Task material below:

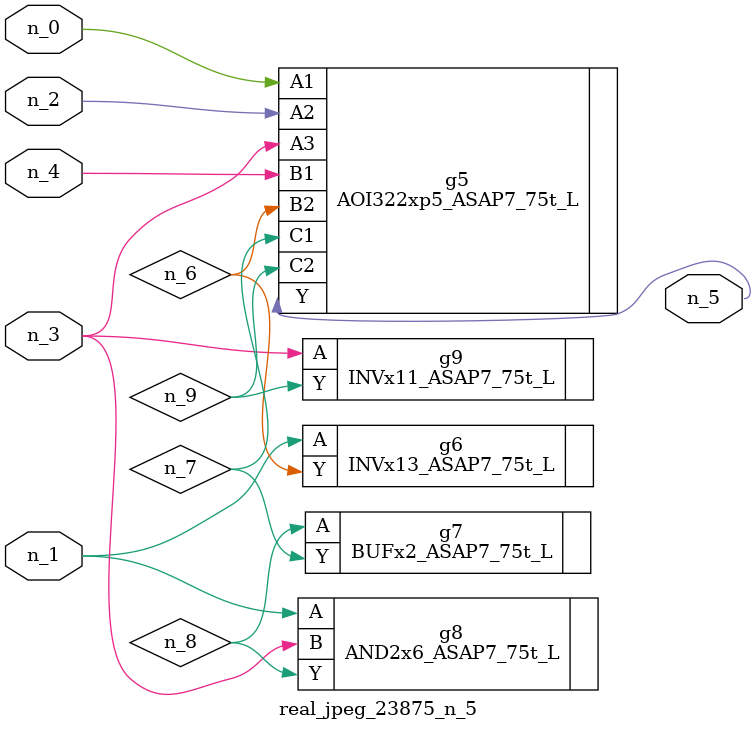
<source format=v>
module real_jpeg_23875_n_5 (n_4, n_0, n_1, n_2, n_3, n_5);

input n_4;
input n_0;
input n_1;
input n_2;
input n_3;

output n_5;

wire n_8;
wire n_6;
wire n_7;
wire n_9;

AOI322xp5_ASAP7_75t_L g5 ( 
.A1(n_0),
.A2(n_2),
.A3(n_3),
.B1(n_4),
.B2(n_6),
.C1(n_7),
.C2(n_9),
.Y(n_5)
);

INVx13_ASAP7_75t_L g6 ( 
.A(n_1),
.Y(n_6)
);

AND2x6_ASAP7_75t_L g8 ( 
.A(n_1),
.B(n_3),
.Y(n_8)
);

INVx11_ASAP7_75t_L g9 ( 
.A(n_3),
.Y(n_9)
);

BUFx2_ASAP7_75t_L g7 ( 
.A(n_8),
.Y(n_7)
);


endmodule
</source>
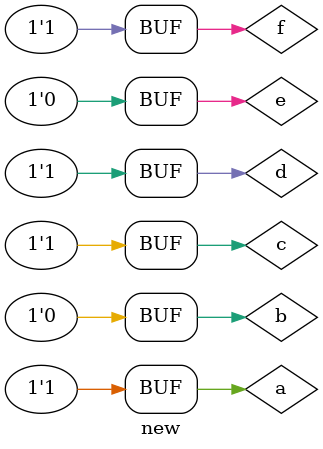
<source format=v>
module new;
reg a,b,c,d,e,f;
initial 
begin
  a=#10 1;
  b=#2 0;
  c=#4 1;
end
initial
begin
  d<=#10 1;
  e<=#2 0;
  f<=#4 1;
end
endmodule
</source>
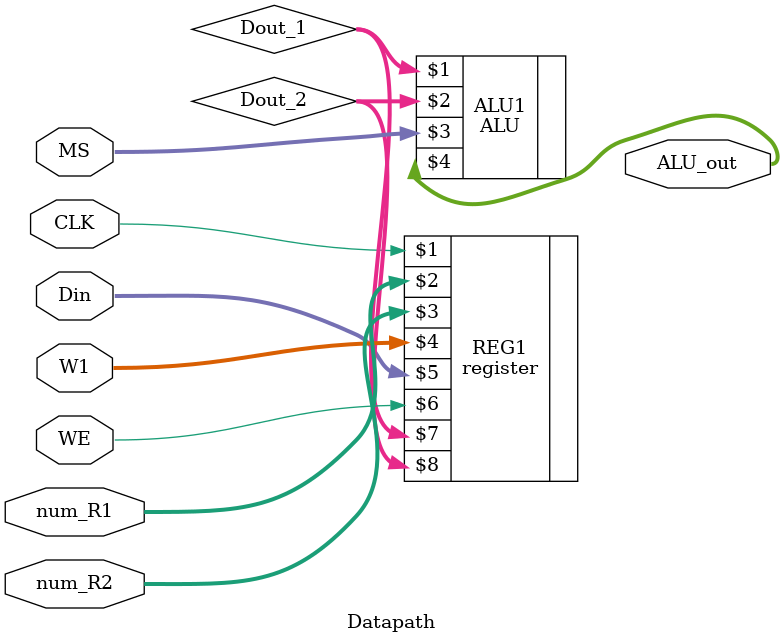
<source format=v>
`timescale 1ns / 1ps


module Datapath(CLK, Din, num_R1, num_R2, WE, W1, MS, ALU_out

    );
    parameter size_data = 16;
    
    input CLK;
    input WE;
    input[2:0] W1;
    input[2:0] num_R1, num_R2;
    input[2:0] MS;
    input[size_data - 1:0] Din;
    output [size_data - 1:0] ALU_out;
    wire[size_data - 1:0] Dout_1, Dout_2;
    
    register REG1(CLK, num_R1, num_R2, W1, Din, WE, Dout_1, Dout_2);
    ALU ALU1(Dout_1, Dout_2, MS, ALU_out);
    
    //how to input two numbers in 1 Din?
    
    
endmodule

</source>
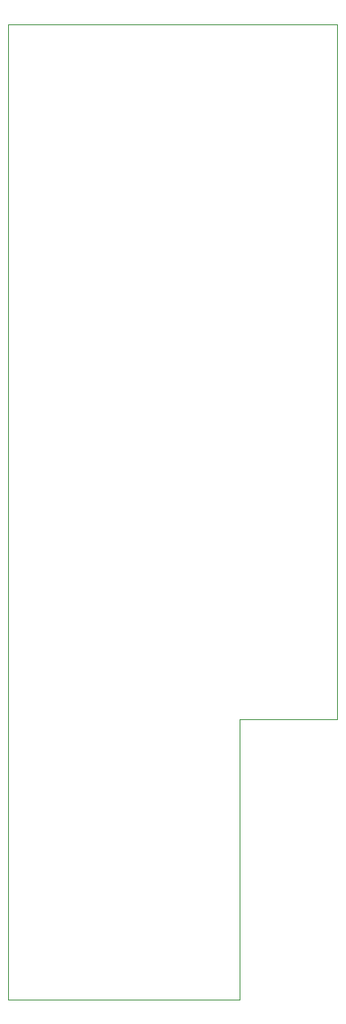
<source format=gbr>
G04 #@! TF.GenerationSoftware,KiCad,Pcbnew,(5.1.9)-1*
G04 #@! TF.CreationDate,2021-03-02T09:31:53+01:00*
G04 #@! TF.ProjectId,Buffered Multiple Main,42756666-6572-4656-9420-4d756c746970,rev?*
G04 #@! TF.SameCoordinates,Original*
G04 #@! TF.FileFunction,Profile,NP*
%FSLAX46Y46*%
G04 Gerber Fmt 4.6, Leading zero omitted, Abs format (unit mm)*
G04 Created by KiCad (PCBNEW (5.1.9)-1) date 2021-03-02 09:31:53*
%MOMM*%
%LPD*%
G01*
G04 APERTURE LIST*
G04 #@! TA.AperFunction,Profile*
%ADD10C,0.050000*%
G04 #@! TD*
G04 APERTURE END LIST*
D10*
X24130000Y-72390000D02*
X24130000Y-101600000D01*
X34290000Y-72390000D02*
X24130000Y-72390000D01*
X0Y-101600000D02*
X0Y0D01*
X24130000Y-101600000D02*
X0Y-101600000D01*
X34290000Y0D02*
X34290000Y-72390000D01*
X0Y0D02*
X34290000Y0D01*
M02*

</source>
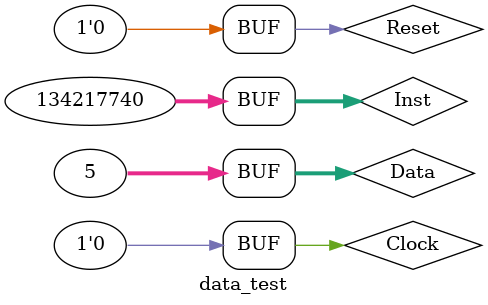
<source format=v>
`timescale 1ns / 1ps


module data_test;

	// Inputs
	reg Reset;
	reg Clock;
	reg [31:0] Inst;
	reg [31:0] Data;

	// Outputs
	wire MemWrite;
	wire MemRead;
	wire [31:0] Result;
	wire [31:0] B_data;
	wire [31:0] NextPC;

	// Instantiate the Unit Under Test (UUT)
	Data_Flow uut (
		.Reset(Reset), 
		.Clock(Clock), 
		.Inst(Inst), 
		.Data(Data), 
		.MemWrite(MemWrite), 
		.MemRead(MemRead), 
		.Result(Result), 
		.B_data(B_data), 
		.NextPC(NextPC)
	);

	initial begin
		Reset = 0;
		Clock = 0;
		Inst = 0;
		Data = 0; 
		
		#100;
		Clock = 1;  
		Inst = 32'h00002820; //add $a1(00101) , $0(00000), $0
		#100; 
		Clock = 0;
		
		#100;
		Clock = 1; 
		Inst = 32'h8CB10000; //lw $s1,0($a1)  R[$s1]=Data=10 
		Data = 10;		
		#100;
		Clock = 0;
		
		#100;
		Clock = 1;
		Data = 5;
		Inst = 32'h8CB20004; //lw $s2,4($a1)	  R[$s2]=Data=5		
		#100;
		Clock = 0;	
		
		#100;
		Clock = 1;	
		Inst = 32'h02329822; //Sub $s3,$s1,$s2	  R[$s3]=5		
		#100;
		Clock = 0;
		
		#100;
		Clock = 1; 
		Inst = 32'h02328820; //Add $s1,$s1,$s2		R[$s1]=15	
		#100;
		Clock = 0;
		
      #100;  
		Clock = 1; 
		Inst = 32'h0800000C; //jump		
		#100;
		Clock = 0;
		
		#100;  
		Clock = 1;	
		#100;
		Clock = 0;
		// Add stimulus here

	end
      
endmodule


</source>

End of Task material.

**Task:** Copy out every line from the data above in which the word "LIST" occurs.

**Written answer:**
G04 APERTURE LIST*
G04 APERTURE END LIST*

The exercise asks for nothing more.